Musa paused in his eating for a split second, got down from his chair, walked to the cooler, opened it, got out the half-gallon jug of cider, and brought it to me.
“Thank you, I said.”
Then, he went back to the cooler and got out a quart of milk and brought it to me.
“Does anyone want milk?” I asked.
The others said no; so I said: “No thank you, Musa. Would you please put it back?”
He did, then came back to his chair and went back to eating.
2. Then one month ago he discovered the word, “No.” His mother asked him to bring her a book from the table, and he got a little gleam in his eye and said, “No.”
“I could see the wheels turning in his head,” she told me, “as he made the discovery that doing or not doing was his choice. He was obviously thrilled with this discovery. In the month since then, not a day goes by that he doesn’t say ‘No’ at least once.”
It is very important that parents go through this stage in their relationship with their children without getting stuck in authority battles. It’s tricky business, but if we remember that our goal is to continue to increase parental authority in such a way that it strengthens the authority of the child we will be okay. (Moral #2 )
3. We all know examples of parental authority gone awry—especially those parents who simply abdicate their authority and don’t set limits for their children. However, it can be equally bad for children and for our relationship with them, if we allow it to go the other way.
Arnie, for instance, turned in his homework inconsistently. At one conference Arnie’s mother reported that his father was merciless in pressuring Arnie to measure up to his standards. Indeed, his demands would put most “Tiger Moms” to shame.
We tried to address this in parent-teacher conferences, but he kept saying, “Arnie needs to be held to high standards.” Arnie’s father wouldn’t let up.
By eighth grade, Arnie had devised a strategy for not letting his father’s domineering nature interfere with his own education. He did the work, but didn’t turn it in. Moral #3 Children are resilient. They can transcend most bad parenting.
4. Paternal over-control was a problem for Illana, too. Her reaction was to disrupt class, which she did with increasing frequency until finally, in sixth grade she became a bully, and we had to expel her from school. In our final meeting her father said, “Listen, don’t feel bad. We understand. She is like that at home, too. But maybe you can give us some counseling.
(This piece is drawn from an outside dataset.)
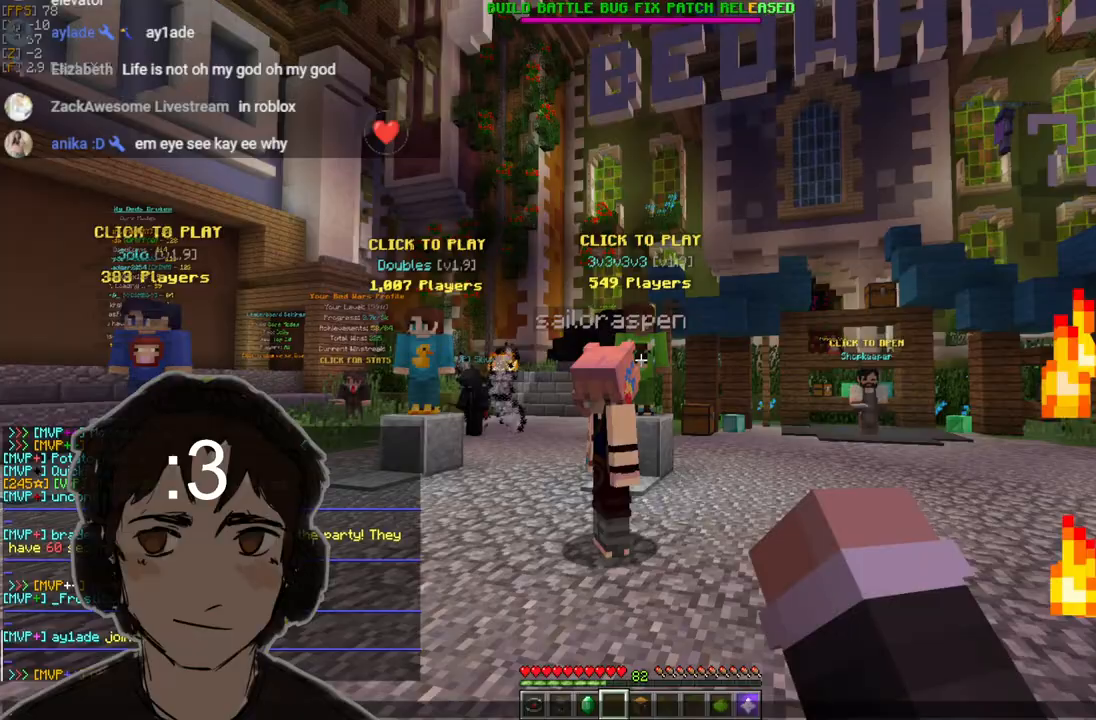
Gameplay with keyboard and mouse; each line is a JSON object with the keys and mouse buttons held at the frame after it. "events" lists presses ("down") and releases ("up") of "a", "d", "s", "w", "mouse_left" and "mouse_right" between this image and that frame as [ms after this image, input, new state], when the widget could be followed in between. "mouse_left", "mouse_right" = the "left", "right" buttons of the "mouse" list. No other keys are recorded. Fast repeated clicks can show as one long hold. Mouse movement is not recorded.
{"keys": [], "mouse": [], "events": [[233, "mouse_left", "down"], [233, "mouse_right", "down"], [350, "mouse_left", "up"], [350, "mouse_right", "up"]]}
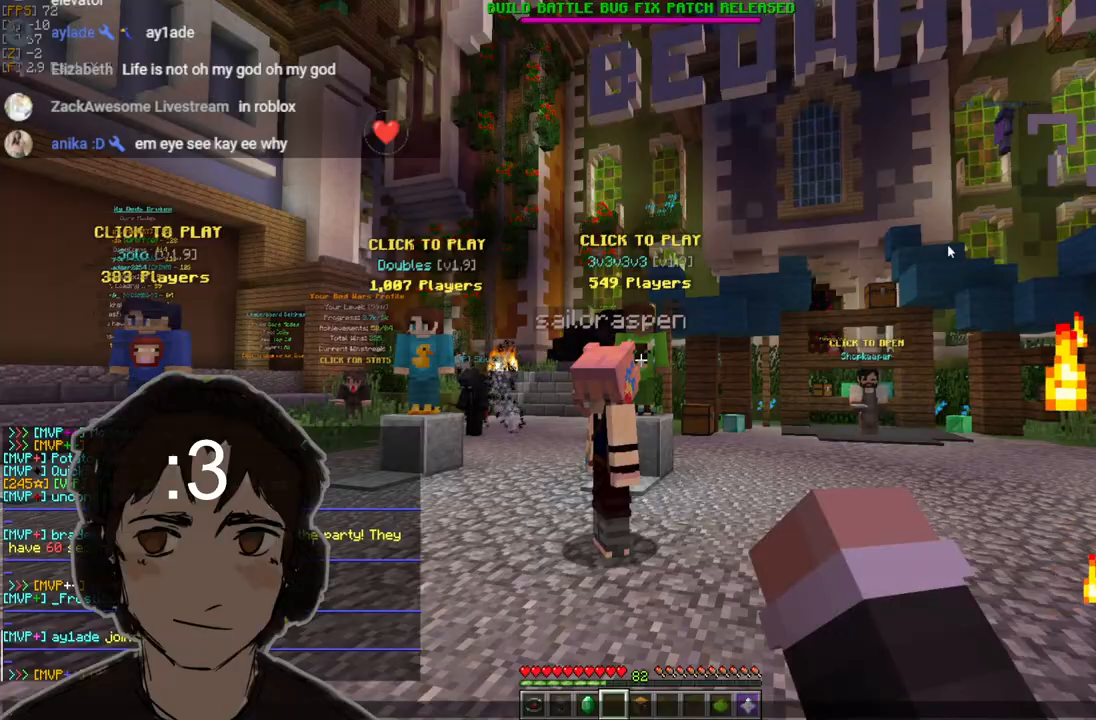
{"keys": [], "mouse": [], "events": []}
Is it like Illana just wants to do her own thing?”
The father’s question gave me an insight. I said, “No, it is as if she doesn’t have her own thing. Her only ‘thing’ is to find out what the adult authority wants and to thwart it.”
Moral # 4 Self-determination is the name of the game for all humans and around the age of two, as everyone knows, children’s need for autonomy becomes paramount. This drive to be in charge of their own action can be a problem for many parents, hence “The terrible two’s.” If parents understand the child’s drive for autonomy as desirable, and are willing to keep learning, they can keep supporting their self-determination.